Truly, if we are going to take the Sabbath seriously, not in
a Pharisaic way, but in a Jesus way, then we have to learn how to “waste” time
on God, because that is what it seems like from a human perspective.
John Killinger tells about a time when he visited
Sacre-Coeur—the church built on top of Montmartre, the hill overlooking Paris.
Killinger writes,
There I watched a little peasant woman,
dressed all in black, having her meditations in the middle of the day. Her head
was bowed at prayer. She was totally oblivious to all the people rushing about
the cathedral.
By midday in any of the big tourist
cathedrals, groups have made their way inside. Busloads of people from all the
countries of the world stumble against one another, trying to see in the
semi-darkness after they’ve come in from the bright outdoors. These people
strain to hear what their guides are saying, pushing and shoving to get closer
to this or that site. The crowds are trying to understand and see everything in
as brief a time as possible so they can be off to the next place.
In all that hustle and bustle, this
little woman sat stolidly with her head bowed, paying no attention to any of
the confusion. As I watched, I thought of the text, “Be still, and know that I
am God.” She was being still, almost to a fault, in the midst of the hubbub.

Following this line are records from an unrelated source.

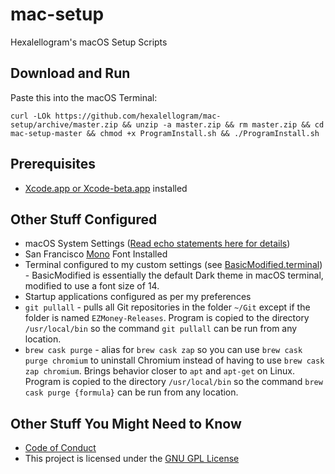# mac-setup

Hexalellogram's macOS Setup Scripts

## Download and Run

Paste this into the macOS Terminal:

`curl -LOk https://github.com/hexalellogram/mac-setup/archive/master.zip && unzip -a master.zip && rm master.zip && cd mac-setup-master && chmod +x ProgramInstall.sh && ./ProgramInstall.sh`

## Prerequisites

- [Xcode.app or Xcode-beta.app](https://developer.apple.com/download/) installed

## Other Stuff Configured

- macOS System Settings ([Read echo statements here for details](https://github.com/hexalellogram/mac-setup/blob/master/SystemSettings.sh))
- San Francisco [Mono](https://simonfredsted.com/1438) Font Installed
- Terminal configured to my custom settings (see [BasicModified.terminal](https://github.com/hexalellogram/mac-setup/blob/master/BasicModified.terminal)) - BasicModified is essentially the default Dark theme in macOS terminal, modified to use a font size of 14.
- Startup applications configured as per my preferences
- `git pullall` - pulls all Git repositories in the folder `~/Git` except if the folder is named `EZMoney-Releases`. Program is copied to the directory `/usr/local/bin` so the command `git pullall` can be run from any location.
- `brew cask purge` - alias for `brew cask zap` so you can use `brew cask purge chromium` to uninstall Chromium instead of having to use `brew cask zap chromium`. Brings behavior closer to `apt` and `apt-get` on Linux. Program is copied to the directory `/usr/local/bin` so the command `brew cask purge {formula}` can be run from any location.

## Other Stuff You Might Need to Know

- [Code of Conduct](https://github.com/hexalellogram/mac-setup/blob/master/CODE_OF_CONDUCT.md)
- This project is licensed under the [GNU GPL License](https://github.com/hexalellogram/mac-setup/blob/master/LICENSE)

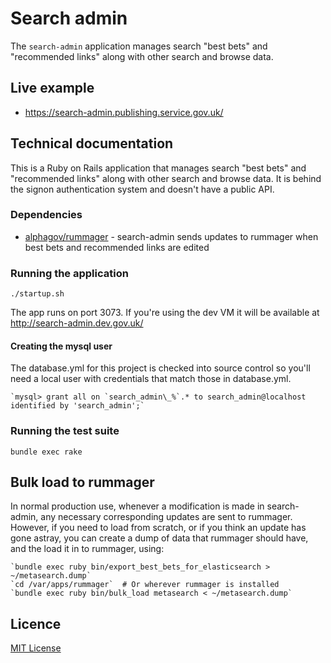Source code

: # Search admin

The `search-admin` application manages search "best bets" and "recommended links" along with other search and browse data.

## Live example

- https://search-admin.publishing.service.gov.uk/

## Technical documentation

This is a Ruby on Rails application that manages search "best bets" and "recommended links" along with other search and browse data. It is behind the signon authentication system and doesn't have a public API.

### Dependencies

- [alphagov/rummager](https://github.com/alphagov/rummager) - search-admin sends updates to rummager when best bets and recommended links are edited

### Running the application

`./startup.sh`

The app runs on port 3073. If you're using the dev VM it will be available at http://search-admin.dev.gov.uk/

#### Creating the mysql user

The database.yml for this project is checked into source control so
you'll need a local user with credentials that match those in
database.yml.

    `mysql> grant all on `search_admin\_%`.* to search_admin@localhost identified by 'search_admin';`


### Running the test suite

`bundle exec rake`

## Bulk load to rummager

In normal production use, whenever a modification is made in search-admin, any necessary corresponding updates are sent
to rummager.  However, if you need to load from scratch, or if you think an update has gone astray, you can create a
dump of data that rummager should have, and the load it in to rummager, using:

    `bundle exec ruby bin/export_best_bets_for_elasticsearch > ~/metasearch.dump`
    `cd /var/apps/rummager`  # Or wherever rummager is installed
    `bundle exec ruby bin/bulk_load metasearch < ~/metasearch.dump`

## Licence

[MIT License](LICENCE)
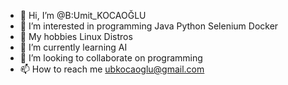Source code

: - 👋 Hi, I’m @B:Umit_KOCAOĞLU
- 👀 I’m interested in programming Java Python Selenium Docker 
- 👀 My hobbies Linux Distros
- 🌱 I’m currently learning AI
- 💞️ I’m looking to collaborate on programming 
- 📫 How to reach me ubkocaoglu@gmail.com

<!---
bumitk/bumitk is a ✨ special ✨ repository because its `README.md` (this file) appears on your GitHub profile.
You can click the Preview link to take a look at your changes.
--->
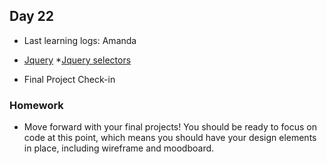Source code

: ## Day 22

* Last learning logs: Amanda

* [Jquery](https://api.jquery.com/)
    *[Jquery selectors](https://www.w3schools.com/jquery/jquery_selectors.asp)
    
* Final Project Check-in

### Homework

* Move forward with your final projects! You should be ready to focus on code at this point, which means you should have your design elements in place, including wireframe and moodboard. 
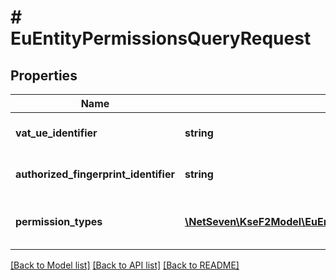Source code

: # # EuEntityPermissionsQueryRequest

## Properties

Name | Type | Description | Notes
------------ | ------------- | ------------- | -------------
**vat_ue_identifier** | **string** | Identyfikator podmiotu unijnego. | [optional]
**authorized_fingerprint_identifier** | **string** | Uprawniony odcisk palca certyfikatu. | [optional]
**permission_types** | [**\NetSeven\KseF2Model\EuEntityPermissionsQueryPermissionType[]**](EuEntityPermissionsQueryPermissionType.md) | Możliwe uprawnienia do filtrowania. | [optional]

[[Back to Model list]](../../README.md#models) [[Back to API list]](../../README.md#endpoints) [[Back to README]](../../README.md)
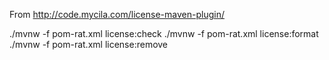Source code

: From http://code.mycila.com/license-maven-plugin/ 

./mvnw -f pom-rat.xml license:check
./mvnw -f pom-rat.xml license:format
./mvnw -f pom-rat.xml license:remove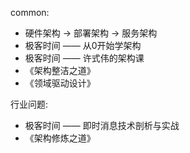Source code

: common:
* 硬件架构 -> 部署架构 -> 服务架构
* 极客时间 —— 从0开始学架构
* 极客时间 —— 许式伟的架构课
* 《架构整洁之道》
* 《领域驱动设计》

行业问题:
* 极客时间 —— 即时消息技术剖析与实战
* 《架构修炼之道》



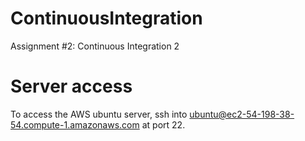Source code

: # ContinuousIntegration
Assignment #2: Continuous Integration 2
# Server access
To access the AWS ubuntu server, ssh into ubuntu@ec2-54-198-38-54.compute-1.amazonaws.com at port 22.
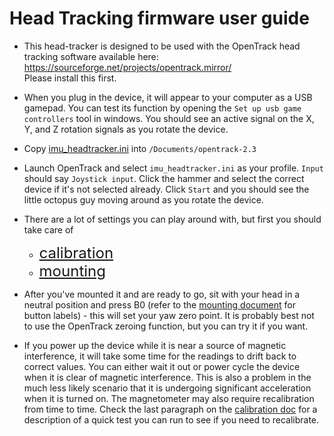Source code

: # Head Tracking firmware user guide

* This head-tracker is designed to be used with the OpenTrack head tracking software available here: https://sourceforge.net/projects/opentrack.mirror/  
Please install this first.

* When you plug in the device, it will appear to your computer as a USB gamepad. You can test its function by opening the `Set up usb game controllers` tool in windows. You should see an active signal on the X, Y, and Z rotation signals as you rotate the device.

* Copy [imu_headtracker.ini](../other/imu_headtracker.ini) into `/Documents/opentrack-2.3`

* Launch OpenTrack and select `imu_headtracker.ini` as your profile. `Input` should say `Joystick input`. Click the hammer and select the correct device if it's not selected already. Click `Start` and you should see the little octopus guy moving around as you rotate the device.

* There are a lot of settings you can play around with, but first you should take care of
  * <font size="5"> [calibration](./calibration.md)
  * [mounting](./mounting.md) </font>


* After you've mounted it and are ready to go, sit with your head in a neutral position and press B0 (refer to the [mounting document](./mounting.md) for button labels) - this will set your yaw zero point. It is probably best not to use the OpenTrack zeroing function, but you can try it if you want.

* If you power up the device while it is near a source of magnetic interference, it will take some time for the readings to drift back to correct values. You can either wait it out or power cycle the device when it is clear of magnetic interference. This is also a problem in the much less likely scenario that it is undergoing significant acceleration when it is turned on. The magnetometer may also require recalibration from time to time. Check the last paragraph on the [calibration doc](./calibration.md) for a description of a quick test you can run to see if you need to recalibrate.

We are all so much like those tourists, are we not? We want
to get in touch with something or someone beyond ourselves, but we want to do
it quickly and efficiently. Frankly, I don’t think we can remain like those
tourists and still get in touch with God; pre-packaged tours of the infinite,
seldom work.
The good news is: God wants to give us rest from being the
tour guides of our own lives; he wants to give us rest from rule keeping. God
wants to give us rest, both physical and spiritual. The question is: will we
receive the radical rest God wants to give us through Jesus?